Estudando os regimes totalitários europeus dos anos 30, Oliveira Vianna afirma que em nenhum deles os magistrados estavam sujeitos à hierarquia administrativa; em nenhum estariam subordinados ou subalternos aos chefes dos Estados totalitários. Disse que a restrição ao "livre movimento dos magistrados no campo das suas atribuições" e sem independência funcional da magistratura é impossível qualquer sistema funcionar.

Na vigência dos regimes totalitários, onde os poderes estavam enfeixados nas mãos do chefe do Poder Executivo, o Presidente da República podia suspender, aposentar ou demitir quaisquer funcionários cujo comportamento não lhe parecesse adequado.
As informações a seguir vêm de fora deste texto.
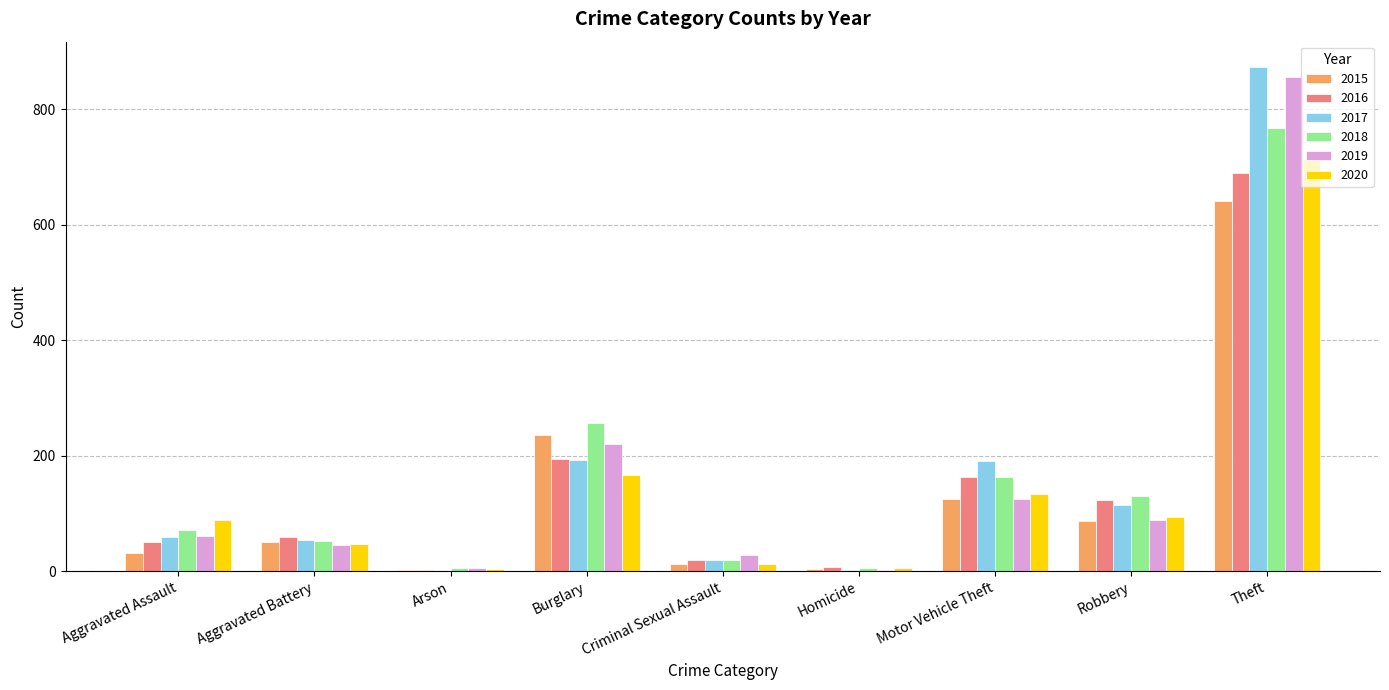

At which label is 2016 closest to 346?

Burglary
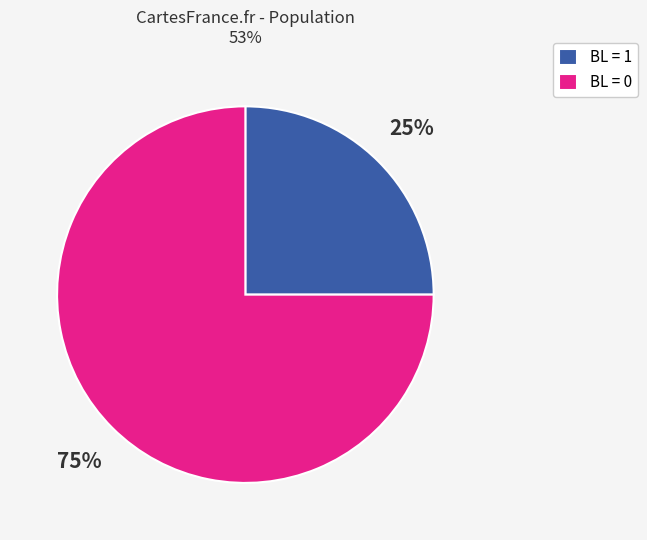

The BL = 0 slice represents 75% of the pie. True or false?

True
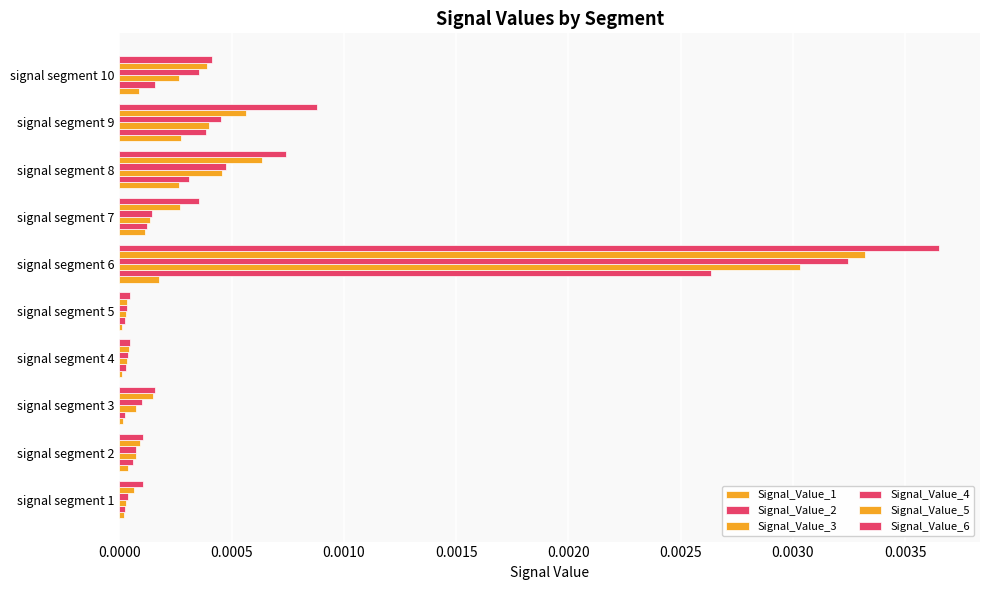

How many series are shown in this chart?

6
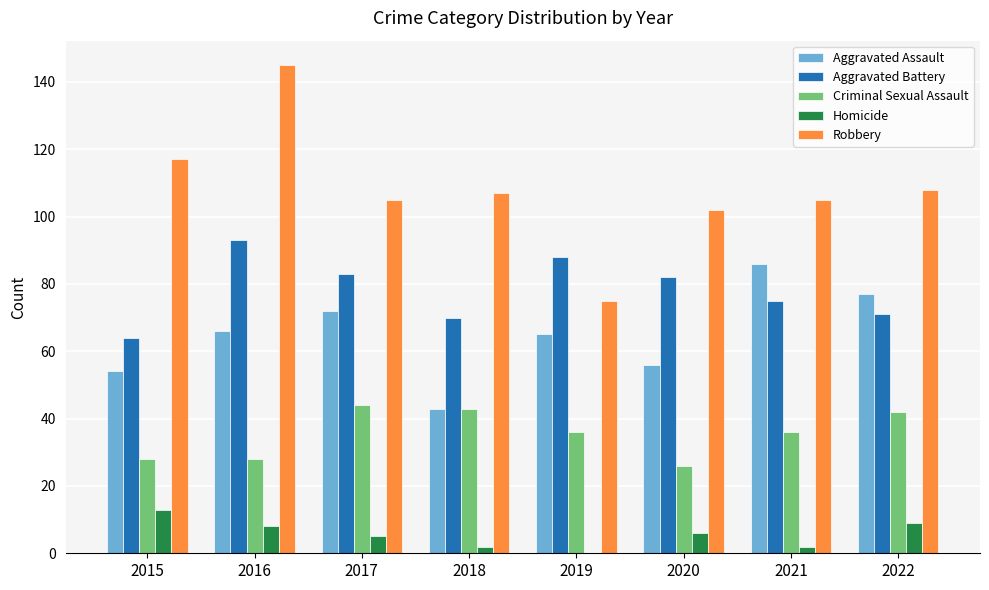

Count the number of categories in the chart.

8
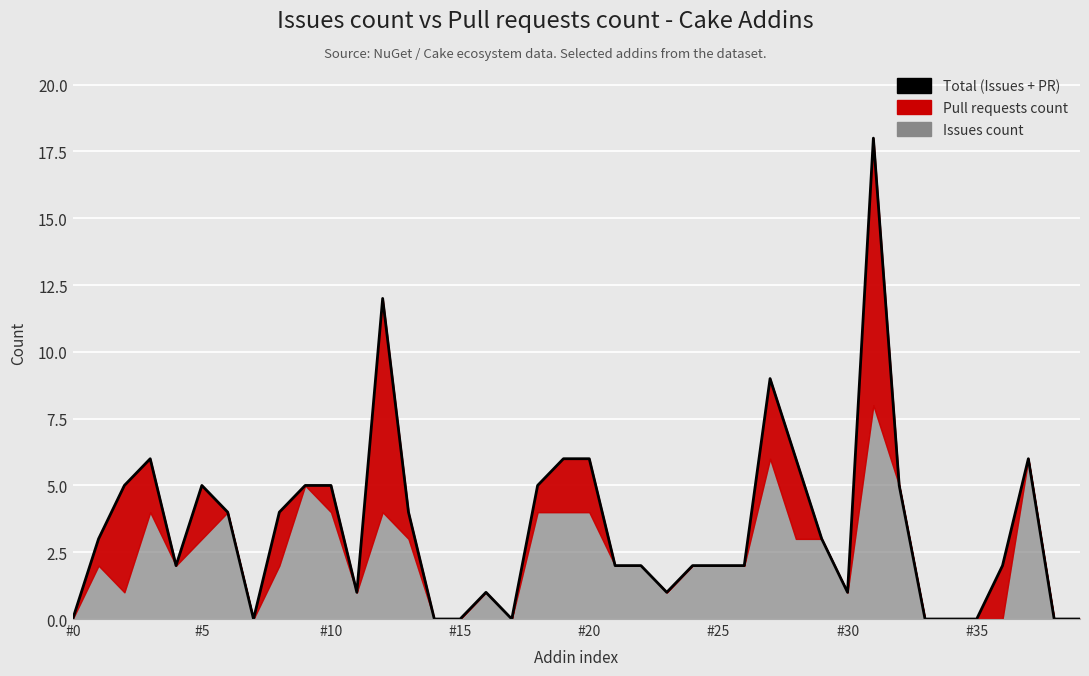

Reading left to right, transcribe all the data shown in this chart.

0	3	5	6	2	5	4	0	4	5	5	1	12	4	0	0	1	0	5	6	6	2	2	1	2	2	2	9	6	3	1	18	5	0	0	0	2	6	0	0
O Estado num regime totalitário não é Estado de Direito, onde há de viger a vontade impessoal da lei e não a vontade pessoal dos agentes públicos. Mas, interpretando a Constituição outorgada de 1937, Oliveira Vianna dizia que a "obediência pessoal do Chefe do Governo não pode atingir os órgãos da magistratura". E concluía que mesmo a aposentadoria autorizada naquela Carta autoritária somente se poderia fazer para os funcionários administrativos "quando, pelas suas ideias e doutrinas, estivessem em desacordo com os princípios do próprio regime". "Mas não poderia fazer o mesmo em relação aos magistrados, pois que estes não podem estar obrigados, órgãos de um poder político que são, ao mesmo dever de obediência; obediência eles só devem à lei e à Constituição", disse.

O parecer emitido pelo então ministro do Tribunal de Contas da União, publicado em Ensaios Inéditos pela Editora da Unicamp, nos coloca a questão de necessidade de independência funcional dos juízes em prol da realização dos direitos e garantias da sociedade. Num Estado Democrático de Direito, tal como assegurado no art. 1º da Constituição da República, tais garantias não comportam dúvida. Menos ainda por posicionamentos doutrinários dos julgadores. Afinal, um dos princípios consagrados na Constituição é o da pluralidade, sem o que não há que se falar em democracia.